[Records shown Boundary: Start]
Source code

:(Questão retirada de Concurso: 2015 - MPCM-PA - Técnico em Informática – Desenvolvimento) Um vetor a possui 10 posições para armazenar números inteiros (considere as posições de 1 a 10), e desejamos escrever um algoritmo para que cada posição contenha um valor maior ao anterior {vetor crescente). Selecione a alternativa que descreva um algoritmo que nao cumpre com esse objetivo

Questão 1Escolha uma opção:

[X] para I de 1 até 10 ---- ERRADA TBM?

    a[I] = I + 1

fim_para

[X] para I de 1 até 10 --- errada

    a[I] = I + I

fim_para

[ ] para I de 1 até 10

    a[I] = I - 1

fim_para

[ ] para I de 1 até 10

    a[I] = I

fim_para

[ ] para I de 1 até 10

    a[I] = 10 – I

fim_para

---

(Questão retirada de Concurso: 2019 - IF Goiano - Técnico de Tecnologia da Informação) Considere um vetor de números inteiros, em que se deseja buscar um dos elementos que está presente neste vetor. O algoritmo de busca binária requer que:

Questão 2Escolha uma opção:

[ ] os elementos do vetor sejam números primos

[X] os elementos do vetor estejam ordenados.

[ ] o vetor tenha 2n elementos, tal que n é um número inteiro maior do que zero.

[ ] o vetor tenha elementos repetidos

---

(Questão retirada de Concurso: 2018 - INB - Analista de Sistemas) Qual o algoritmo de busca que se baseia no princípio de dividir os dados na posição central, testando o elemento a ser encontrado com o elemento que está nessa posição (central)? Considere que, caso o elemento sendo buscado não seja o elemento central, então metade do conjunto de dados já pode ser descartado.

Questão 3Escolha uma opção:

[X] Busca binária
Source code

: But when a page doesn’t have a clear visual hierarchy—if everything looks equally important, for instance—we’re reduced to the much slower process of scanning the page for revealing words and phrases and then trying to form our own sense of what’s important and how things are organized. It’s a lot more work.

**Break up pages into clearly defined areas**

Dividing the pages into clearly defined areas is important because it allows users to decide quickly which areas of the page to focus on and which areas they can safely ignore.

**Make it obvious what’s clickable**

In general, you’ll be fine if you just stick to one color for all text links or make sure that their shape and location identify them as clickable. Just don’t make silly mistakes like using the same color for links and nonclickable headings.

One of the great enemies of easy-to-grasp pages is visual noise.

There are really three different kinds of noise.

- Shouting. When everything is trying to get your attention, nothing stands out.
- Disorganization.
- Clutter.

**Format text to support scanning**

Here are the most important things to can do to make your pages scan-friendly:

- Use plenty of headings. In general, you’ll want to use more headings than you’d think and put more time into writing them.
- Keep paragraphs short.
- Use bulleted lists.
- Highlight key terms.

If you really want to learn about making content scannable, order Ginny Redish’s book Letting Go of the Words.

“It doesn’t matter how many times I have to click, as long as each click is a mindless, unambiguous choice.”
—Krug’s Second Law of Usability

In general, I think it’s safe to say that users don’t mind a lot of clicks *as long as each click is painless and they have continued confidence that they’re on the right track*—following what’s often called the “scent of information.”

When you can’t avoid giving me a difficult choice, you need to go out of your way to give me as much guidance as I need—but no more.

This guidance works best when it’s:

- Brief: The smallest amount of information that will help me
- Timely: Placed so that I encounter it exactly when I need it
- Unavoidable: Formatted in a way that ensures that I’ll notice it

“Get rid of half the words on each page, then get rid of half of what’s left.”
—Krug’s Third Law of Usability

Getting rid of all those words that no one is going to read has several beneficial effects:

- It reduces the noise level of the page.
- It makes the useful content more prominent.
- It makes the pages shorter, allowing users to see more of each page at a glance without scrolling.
[Records shown Boundary: End]
All of the material above needs to be transcribed verbatim.

Source code

:(Questão retirada de Concurso: 2015 - MPCM-PA - Técnico em Informática – Desenvolvimento) Um vetor a possui 10 posições para armazenar números inteiros (considere as posições de 1 a 10), e desejamos escrever um algoritmo para que cada posição contenha um valor maior ao anterior {vetor crescente). Selecione a alternativa que descreva um algoritmo que nao cumpre com esse objetivo

Questão 1Escolha uma opção:

[X] para I de 1 até 10 ---- ERRADA TBM?

    a[I] = I + 1

fim_para

[X] para I de 1 até 10 --- errada

    a[I] = I + I

fim_para

[ ] para I de 1 até 10

    a[I] = I - 1

fim_para

[ ] para I de 1 até 10

    a[I] = I

fim_para

[ ] para I de 1 até 10

    a[I] = 10 – I

fim_para

---

(Questão retirada de Concurso: 2019 - IF Goiano - Técnico de Tecnologia da Informação) Considere um vetor de números inteiros, em que se deseja buscar um dos elementos que está presente neste vetor. O algoritmo de busca binária requer que:

Questão 2Escolha uma opção:

[ ] os elementos do vetor sejam números primos

[X] os elementos do vetor estejam ordenados.

[ ] o vetor tenha 2n elementos, tal que n é um número inteiro maior do que zero.

[ ] o vetor tenha elementos repetidos

---

(Questão retirada de Concurso: 2018 - INB - Analista de Sistemas) Qual o algoritmo de busca que se baseia no princípio de dividir os dados na posição central, testando o elemento a ser encontrado com o elemento que está nessa posição (central)? Considere que, caso o elemento sendo buscado não seja o elemento central, então metade do conjunto de dados já pode ser descartado.

Questão 3Escolha uma opção:

[X] Busca binária
Source code

: But when a page doesn’t have a clear visual hierarchy—if everything looks equally important, for instance—we’re reduced to the much slower process of scanning the page for revealing words and phrases and then trying to form our own sense of what’s important and how things are organized. It’s a lot more work.

**Break up pages into clearly defined areas**

Dividing the pages into clearly defined areas is important because it allows users to decide quickly which areas of the page to focus on and which areas they can safely ignore.

**Make it obvious what’s clickable**

In general, you’ll be fine if you just stick to one color for all text links or make sure that their shape and location identify them as clickable. Just don’t make silly mistakes like using the same color for links and nonclickable headings.

One of the great enemies of easy-to-grasp pages is visual noise.

There are really three different kinds of noise.

- Shouting. When everything is trying to get your attention, nothing stands out.
- Disorganization.
- Clutter.

**Format text to support scanning**

Here are the most important things to can do to make your pages scan-friendly:

- Use plenty of headings. In general, you’ll want to use more headings than you’d think and put more time into writing them.
- Keep paragraphs short.
- Use bulleted lists.
- Highlight key terms.

If you really want to learn about making content scannable, order Ginny Redish’s book Letting Go of the Words.

“It doesn’t matter how many times I have to click, as long as each click is a mindless, unambiguous choice.”
—Krug’s Second Law of Usability

In general, I think it’s safe to say that users don’t mind a lot of clicks *as long as each click is painless and they have continued confidence that they’re on the right track*—following what’s often called the “scent of information.”

When you can’t avoid giving me a difficult choice, you need to go out of your way to give me as much guidance as I need—but no more.

This guidance works best when it’s:

- Brief: The smallest amount of information that will help me
- Timely: Placed so that I encounter it exactly when I need it
- Unavoidable: Formatted in a way that ensures that I’ll notice it

“Get rid of half the words on each page, then get rid of half of what’s left.”
—Krug’s Third Law of Usability

Getting rid of all those words that no one is going to read has several beneficial effects:

- It reduces the noise level of the page.
- It makes the useful content more prominent.
- It makes the pages shorter, allowing users to see more of each page at a glance without scrolling.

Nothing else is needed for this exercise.